Bayesian Optimisation for Efficient ML Pipeline Hyperparameter Tuning Under a Cost Budget
Bayesian optimization (BO) offers a simple mechanism of optimising functions whose closed form expression may not be known, within a limited iteration budget. This is particularly useful in the problem of hyperparameter tuning. At each iteration, different regions in a search space of inputs may incur different costs, i.e time units required to perform a query. The function which assigns a cost to each point in the input space may also not be known.

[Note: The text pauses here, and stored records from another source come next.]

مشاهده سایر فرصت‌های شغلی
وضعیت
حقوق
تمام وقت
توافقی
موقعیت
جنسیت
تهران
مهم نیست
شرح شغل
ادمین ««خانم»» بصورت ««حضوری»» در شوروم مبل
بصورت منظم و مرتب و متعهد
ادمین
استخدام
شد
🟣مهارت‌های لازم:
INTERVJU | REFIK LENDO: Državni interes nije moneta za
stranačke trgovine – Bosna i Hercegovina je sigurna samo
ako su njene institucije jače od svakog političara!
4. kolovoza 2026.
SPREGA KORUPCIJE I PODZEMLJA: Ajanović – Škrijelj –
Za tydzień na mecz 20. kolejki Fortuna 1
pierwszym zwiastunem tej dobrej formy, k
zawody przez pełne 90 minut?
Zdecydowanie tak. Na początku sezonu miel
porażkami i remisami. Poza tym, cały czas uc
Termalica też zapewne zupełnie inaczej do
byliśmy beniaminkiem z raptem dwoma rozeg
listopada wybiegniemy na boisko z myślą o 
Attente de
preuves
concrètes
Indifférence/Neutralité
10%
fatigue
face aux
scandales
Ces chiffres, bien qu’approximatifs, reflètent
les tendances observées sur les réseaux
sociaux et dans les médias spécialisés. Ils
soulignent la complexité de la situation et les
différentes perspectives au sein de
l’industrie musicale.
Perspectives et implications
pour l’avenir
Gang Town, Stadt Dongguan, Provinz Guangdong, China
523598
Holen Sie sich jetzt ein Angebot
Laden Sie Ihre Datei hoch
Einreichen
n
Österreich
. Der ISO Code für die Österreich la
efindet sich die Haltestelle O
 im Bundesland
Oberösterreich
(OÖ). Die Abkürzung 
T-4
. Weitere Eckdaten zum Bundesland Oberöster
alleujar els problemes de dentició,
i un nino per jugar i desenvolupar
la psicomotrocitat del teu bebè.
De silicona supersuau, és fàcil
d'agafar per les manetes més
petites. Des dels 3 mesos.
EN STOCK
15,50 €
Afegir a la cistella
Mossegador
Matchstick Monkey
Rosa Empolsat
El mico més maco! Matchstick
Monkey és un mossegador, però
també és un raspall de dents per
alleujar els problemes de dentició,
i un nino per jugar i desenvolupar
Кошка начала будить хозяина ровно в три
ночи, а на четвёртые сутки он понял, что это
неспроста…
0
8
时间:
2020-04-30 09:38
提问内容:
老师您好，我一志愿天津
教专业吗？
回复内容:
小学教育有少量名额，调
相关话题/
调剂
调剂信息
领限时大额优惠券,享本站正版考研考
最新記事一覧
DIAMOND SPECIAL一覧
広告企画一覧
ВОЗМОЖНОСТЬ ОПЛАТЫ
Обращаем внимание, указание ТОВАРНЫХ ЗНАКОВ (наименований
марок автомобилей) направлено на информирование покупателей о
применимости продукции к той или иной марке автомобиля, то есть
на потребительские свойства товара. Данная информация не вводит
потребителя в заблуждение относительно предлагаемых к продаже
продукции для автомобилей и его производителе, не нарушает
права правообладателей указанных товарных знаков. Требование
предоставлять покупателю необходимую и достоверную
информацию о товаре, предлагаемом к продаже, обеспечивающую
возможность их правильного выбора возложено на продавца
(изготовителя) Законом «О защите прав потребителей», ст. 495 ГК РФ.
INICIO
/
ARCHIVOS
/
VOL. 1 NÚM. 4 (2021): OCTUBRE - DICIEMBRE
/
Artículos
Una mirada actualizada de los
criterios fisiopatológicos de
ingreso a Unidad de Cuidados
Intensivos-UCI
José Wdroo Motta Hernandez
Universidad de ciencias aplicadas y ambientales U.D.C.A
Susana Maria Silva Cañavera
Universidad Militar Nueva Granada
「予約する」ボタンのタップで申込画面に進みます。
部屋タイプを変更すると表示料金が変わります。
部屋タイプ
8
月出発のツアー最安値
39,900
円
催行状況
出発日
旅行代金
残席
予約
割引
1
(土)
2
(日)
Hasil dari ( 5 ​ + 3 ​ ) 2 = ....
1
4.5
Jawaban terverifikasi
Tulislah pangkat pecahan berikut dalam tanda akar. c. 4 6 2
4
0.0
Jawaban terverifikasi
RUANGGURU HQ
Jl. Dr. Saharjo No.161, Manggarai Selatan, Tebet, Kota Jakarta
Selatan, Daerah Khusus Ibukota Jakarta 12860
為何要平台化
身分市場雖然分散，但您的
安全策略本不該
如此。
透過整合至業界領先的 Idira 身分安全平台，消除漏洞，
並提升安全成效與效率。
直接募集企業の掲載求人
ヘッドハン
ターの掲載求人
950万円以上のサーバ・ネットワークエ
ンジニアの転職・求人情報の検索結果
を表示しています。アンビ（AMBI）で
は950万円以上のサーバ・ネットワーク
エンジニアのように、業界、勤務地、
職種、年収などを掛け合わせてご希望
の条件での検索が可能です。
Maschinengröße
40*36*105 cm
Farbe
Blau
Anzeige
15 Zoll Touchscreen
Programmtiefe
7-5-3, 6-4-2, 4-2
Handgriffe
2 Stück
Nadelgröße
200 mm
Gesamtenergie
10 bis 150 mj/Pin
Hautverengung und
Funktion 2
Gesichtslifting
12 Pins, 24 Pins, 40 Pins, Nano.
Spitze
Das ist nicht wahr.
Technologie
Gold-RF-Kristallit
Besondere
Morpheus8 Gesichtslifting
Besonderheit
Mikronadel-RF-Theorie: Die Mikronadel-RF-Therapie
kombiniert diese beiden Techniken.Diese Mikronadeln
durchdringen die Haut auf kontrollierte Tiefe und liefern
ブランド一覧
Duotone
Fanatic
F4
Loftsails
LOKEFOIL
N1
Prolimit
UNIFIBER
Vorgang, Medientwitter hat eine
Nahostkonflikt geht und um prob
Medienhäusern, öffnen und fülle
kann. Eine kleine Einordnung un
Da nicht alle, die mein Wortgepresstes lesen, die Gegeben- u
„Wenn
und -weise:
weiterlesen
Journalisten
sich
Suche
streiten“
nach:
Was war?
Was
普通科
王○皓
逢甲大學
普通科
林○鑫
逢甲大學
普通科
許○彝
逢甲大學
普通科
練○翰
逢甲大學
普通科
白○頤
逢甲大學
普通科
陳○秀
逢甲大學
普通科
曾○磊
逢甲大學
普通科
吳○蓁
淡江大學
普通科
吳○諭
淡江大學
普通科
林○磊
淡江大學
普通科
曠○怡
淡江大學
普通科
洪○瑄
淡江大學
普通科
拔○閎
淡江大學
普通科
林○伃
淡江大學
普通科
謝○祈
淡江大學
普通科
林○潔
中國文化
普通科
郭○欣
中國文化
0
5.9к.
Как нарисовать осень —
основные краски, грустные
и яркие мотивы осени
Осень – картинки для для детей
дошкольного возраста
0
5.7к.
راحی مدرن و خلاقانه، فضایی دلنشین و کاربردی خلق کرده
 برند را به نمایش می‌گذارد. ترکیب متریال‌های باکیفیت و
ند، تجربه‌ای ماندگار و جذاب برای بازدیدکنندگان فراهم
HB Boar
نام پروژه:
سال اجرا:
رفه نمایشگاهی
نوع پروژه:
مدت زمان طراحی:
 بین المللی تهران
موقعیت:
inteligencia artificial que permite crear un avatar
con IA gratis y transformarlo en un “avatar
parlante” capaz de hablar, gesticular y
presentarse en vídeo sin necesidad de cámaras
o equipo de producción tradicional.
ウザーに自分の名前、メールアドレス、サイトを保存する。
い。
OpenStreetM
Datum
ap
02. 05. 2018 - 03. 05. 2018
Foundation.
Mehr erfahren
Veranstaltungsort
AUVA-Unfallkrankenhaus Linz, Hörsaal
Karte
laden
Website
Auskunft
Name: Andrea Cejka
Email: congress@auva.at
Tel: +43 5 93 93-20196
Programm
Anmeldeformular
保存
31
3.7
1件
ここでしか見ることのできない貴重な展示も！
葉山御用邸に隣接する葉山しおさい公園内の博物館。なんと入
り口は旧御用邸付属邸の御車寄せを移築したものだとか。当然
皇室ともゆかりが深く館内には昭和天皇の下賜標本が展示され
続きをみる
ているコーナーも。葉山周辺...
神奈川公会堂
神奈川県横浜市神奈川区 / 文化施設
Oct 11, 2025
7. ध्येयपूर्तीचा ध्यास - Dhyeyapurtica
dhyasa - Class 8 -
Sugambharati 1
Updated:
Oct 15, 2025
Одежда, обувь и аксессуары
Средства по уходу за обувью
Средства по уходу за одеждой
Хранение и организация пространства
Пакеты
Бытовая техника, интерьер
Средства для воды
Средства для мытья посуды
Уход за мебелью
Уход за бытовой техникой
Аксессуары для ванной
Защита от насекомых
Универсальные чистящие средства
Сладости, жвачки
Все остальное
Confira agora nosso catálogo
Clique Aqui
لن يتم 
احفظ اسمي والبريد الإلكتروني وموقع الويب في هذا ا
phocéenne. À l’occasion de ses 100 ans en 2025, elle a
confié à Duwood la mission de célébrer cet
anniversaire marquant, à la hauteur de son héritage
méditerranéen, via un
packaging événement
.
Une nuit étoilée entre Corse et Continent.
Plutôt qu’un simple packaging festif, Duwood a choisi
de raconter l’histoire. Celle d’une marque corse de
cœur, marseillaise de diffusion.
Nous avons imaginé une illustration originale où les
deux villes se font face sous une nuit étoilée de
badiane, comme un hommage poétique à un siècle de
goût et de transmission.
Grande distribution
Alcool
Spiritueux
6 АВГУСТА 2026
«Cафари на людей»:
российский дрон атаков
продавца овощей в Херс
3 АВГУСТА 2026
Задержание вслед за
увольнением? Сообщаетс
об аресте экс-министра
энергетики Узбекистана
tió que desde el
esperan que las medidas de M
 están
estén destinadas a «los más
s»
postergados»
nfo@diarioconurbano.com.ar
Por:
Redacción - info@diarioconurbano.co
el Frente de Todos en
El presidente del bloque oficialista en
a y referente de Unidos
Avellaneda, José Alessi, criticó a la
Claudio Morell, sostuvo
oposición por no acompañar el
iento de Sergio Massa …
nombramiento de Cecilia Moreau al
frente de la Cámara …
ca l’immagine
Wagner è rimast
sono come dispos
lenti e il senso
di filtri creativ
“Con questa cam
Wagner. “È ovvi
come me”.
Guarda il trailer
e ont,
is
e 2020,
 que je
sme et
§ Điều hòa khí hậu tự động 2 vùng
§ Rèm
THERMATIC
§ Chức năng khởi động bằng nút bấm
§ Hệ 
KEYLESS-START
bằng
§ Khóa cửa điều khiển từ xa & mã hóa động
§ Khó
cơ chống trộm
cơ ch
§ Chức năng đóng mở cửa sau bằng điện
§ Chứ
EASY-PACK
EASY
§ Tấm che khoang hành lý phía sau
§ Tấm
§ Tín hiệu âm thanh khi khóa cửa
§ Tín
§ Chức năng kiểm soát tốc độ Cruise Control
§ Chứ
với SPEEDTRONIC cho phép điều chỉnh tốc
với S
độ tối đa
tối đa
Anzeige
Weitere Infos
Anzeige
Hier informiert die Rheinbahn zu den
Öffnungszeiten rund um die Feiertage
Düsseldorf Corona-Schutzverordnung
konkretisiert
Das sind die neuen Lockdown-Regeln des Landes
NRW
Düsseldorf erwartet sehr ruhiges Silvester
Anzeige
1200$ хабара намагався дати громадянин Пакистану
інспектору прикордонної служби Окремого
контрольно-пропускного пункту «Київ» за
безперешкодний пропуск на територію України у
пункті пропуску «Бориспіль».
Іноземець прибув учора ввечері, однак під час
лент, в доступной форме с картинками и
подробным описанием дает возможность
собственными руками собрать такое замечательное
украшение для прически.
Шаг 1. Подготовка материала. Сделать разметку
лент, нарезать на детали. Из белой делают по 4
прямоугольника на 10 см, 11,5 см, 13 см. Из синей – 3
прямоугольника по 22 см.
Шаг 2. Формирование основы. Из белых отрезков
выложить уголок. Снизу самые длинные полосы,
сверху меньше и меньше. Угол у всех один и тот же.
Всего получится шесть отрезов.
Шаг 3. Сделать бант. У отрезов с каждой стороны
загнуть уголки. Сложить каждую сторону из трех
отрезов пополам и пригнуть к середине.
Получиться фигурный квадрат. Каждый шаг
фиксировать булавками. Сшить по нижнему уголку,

Much of the BO literature, however, tends to focus on the number of iterations incurred for convergence, rather than the total costs incurred. Furthermore, little research has been done on specified formulations of BO which are needed for ML pipeline hyperparameter tuning. In the ML pipeline setting, we wish to tune hyperparameters of not just a machine learning model, but also of any additional steps involved in the overall artificial intelligence system. For example, in computer vision, we may be concerned with image preprocessing and output postprocessing steps, and the hyperparameters involved in these stages our pipeline. When performing hyperparameter search in an ML pipeline setting, we can cache hyperparameter combinations from earlier stages of a pipeline, once queried, to be reused with hyperparameter combinations of latter stages in a pipeline, for a more effecient search. This cache-and-reuse is referred to as memoisation. We propose a new acquisition function for BO, referred to as EEIPU, that is uniquely suited to the pipeline setting. Furthermore, we explore techniques regarding the combination of EEIPU, with memoised hyperparameter search. One key feature of EEIPU is that we design it to work in a scenario whereby the closed form of the cost function at each pipeline stage is unknown. In addition, we devote extensive resources to designing ML pipeline tuning systems, which can work hand-in-hand with our acquisition function. These systems are built towards allowing our acquisition function to be deployed in real-world industry or research use cases, for entire-pipeline hyperparameter tuning. We study the experimental behaviour of EEIPU, and compare it with related acquisition functions in the literature, to better understand its performance, and propose future research directions.
M.S. Nwadike, "Bayesian Optimisation for Efficient ML Pipeline Hyperparameter Tuning Under a Cost Budget", M.S. Thesis, Machine Learning, MBZUAI, Abu Dhabi, UAE, 2022.